- GIVEN TEXT
=== Section Start ===
Taking Your Leave

I came across a Facebook thread the other day, liked by a pregnant friend. The title was something about supporting Dads to take their paternity leave. I remember discussing this topic with a friend in Finland once. She couldn’t conceive of the thought that a father a) had no paternity leave and b) could be looked down upon for taking all of it. “It’s the exact opposite here. If you didn’t take your full leave, people would look down on you for being a terrible father and partner. It's part of creating stability and helping your partner heal.” It’s no surprise that I wish that were our cultural norm, so the article really caught my eye.

I clicked on the thread of comments after the article, expecting to see all sorts of commentary. But the thread was pretty consistent. It was mostly mothers who commented. “We feel lucky my husband can be home for a week.” “I’m going back to work the day after I get discharged from the hospital so I don't lose my position.”  “We have to make it work because neither one of us has any paid time off.” There weren’t many people implying their story was pitiful or unusual. It was a sharing of times that were just truly hard with a side of joyful.

It was one of the most desperate threads I have ever read. I’ll admit I stopped after a story about a woman who returned to work after 2 weeks off, unrecovered form her cesarean birth and pumping breastmilk in a car, through tears, on unpaid and harassed breaks. She reminded me of a patient I had a few years ago who had decided not to breastfeed her second baby. When we talked about her feelings, she said that she had to go back to cleaning houses in 3 weeks, and the situation had been the same with her first. But her first had become very ill when she transitioned her off the breast to the bottle, and it had been a financial disaster for her family because she was essentially a day laborer. She wanted to breastfeed her baby, but felt it was easier to start with formula than transition to it in three weeks.
=== Section End ===
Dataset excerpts
=== Section Start ===
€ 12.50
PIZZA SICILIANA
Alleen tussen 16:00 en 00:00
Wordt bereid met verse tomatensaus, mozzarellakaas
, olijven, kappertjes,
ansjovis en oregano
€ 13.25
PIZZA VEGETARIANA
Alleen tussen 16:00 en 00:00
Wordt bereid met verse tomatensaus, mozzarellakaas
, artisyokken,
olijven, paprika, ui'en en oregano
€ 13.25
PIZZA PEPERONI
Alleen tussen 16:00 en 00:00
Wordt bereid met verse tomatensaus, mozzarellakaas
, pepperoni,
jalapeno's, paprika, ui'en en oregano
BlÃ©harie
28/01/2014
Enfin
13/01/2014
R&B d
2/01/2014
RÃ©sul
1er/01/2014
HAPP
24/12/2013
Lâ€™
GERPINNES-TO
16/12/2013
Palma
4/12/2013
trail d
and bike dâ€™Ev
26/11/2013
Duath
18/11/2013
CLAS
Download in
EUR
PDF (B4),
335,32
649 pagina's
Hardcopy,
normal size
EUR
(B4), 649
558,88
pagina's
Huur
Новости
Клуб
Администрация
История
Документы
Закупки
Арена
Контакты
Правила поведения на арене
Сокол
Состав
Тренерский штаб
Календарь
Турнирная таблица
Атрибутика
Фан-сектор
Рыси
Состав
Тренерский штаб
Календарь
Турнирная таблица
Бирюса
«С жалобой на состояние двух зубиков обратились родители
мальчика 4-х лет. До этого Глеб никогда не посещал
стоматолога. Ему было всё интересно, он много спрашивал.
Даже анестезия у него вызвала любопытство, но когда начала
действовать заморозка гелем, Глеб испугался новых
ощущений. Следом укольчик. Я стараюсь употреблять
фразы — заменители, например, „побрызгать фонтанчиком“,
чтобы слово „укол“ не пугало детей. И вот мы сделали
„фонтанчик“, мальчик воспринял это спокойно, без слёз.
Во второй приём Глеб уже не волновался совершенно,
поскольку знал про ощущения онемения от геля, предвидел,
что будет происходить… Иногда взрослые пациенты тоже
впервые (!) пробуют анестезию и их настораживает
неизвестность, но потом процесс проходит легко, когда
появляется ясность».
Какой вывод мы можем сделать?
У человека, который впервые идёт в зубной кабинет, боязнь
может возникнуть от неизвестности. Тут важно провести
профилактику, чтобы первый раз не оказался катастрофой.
=== Section End ===
- ACTION ITEM
Please reproduce the paternity leave piece in full, word for word, from its title through its final sentence. The listing has no connection to the paternity leave piece.

- EXPECTED OUTPUT
Taking Your Leave

I came across a Facebook thread the other day, liked by a pregnant friend. The title was something about supporting Dads to take their paternity leave. I remember discussing this topic with a friend in Finland once. She couldn’t conceive of the thought that a father a) had no paternity leave and b) could be looked down upon for taking all of it. “It’s the exact opposite here. If you didn’t take your full leave, people would look down on you for being a terrible father and partner. It's part of creating stability and helping your partner heal.” It’s no surprise that I wish that were our cultural norm, so the article really caught my eye.

I clicked on the thread of comments after the article, expecting to see all sorts of commentary. But the thread was pretty consistent. It was mostly mothers who commented. “We feel lucky my husband can be home for a week.” “I’m going back to work the day after I get discharged from the hospital so I don't lose my position.”  “We have to make it work because neither one of us has any paid time off.” There weren’t many people implying their story was pitiful or unusual. It was a sharing of times that were just truly hard with a side of joyful.

It was one of the most desperate threads I have ever read. I’ll admit I stopped after a story about a woman who returned to work after 2 weeks off, unrecovered form her cesarean birth and pumping breastmilk in a car, through tears, on unpaid and harassed breaks. She reminded me of a patient I had a few years ago who had decided not to breastfeed her second baby. When we talked about her feelings, she said that she had to go back to cleaning houses in 3 weeks, and the situation had been the same with her first. But her first had become very ill when she transitioned her off the breast to the bottle, and it had been a financial disaster for her family because she was essentially a day laborer. She wanted to breastfeed her baby, but felt it was easier to start with formula than transition to it in three weeks.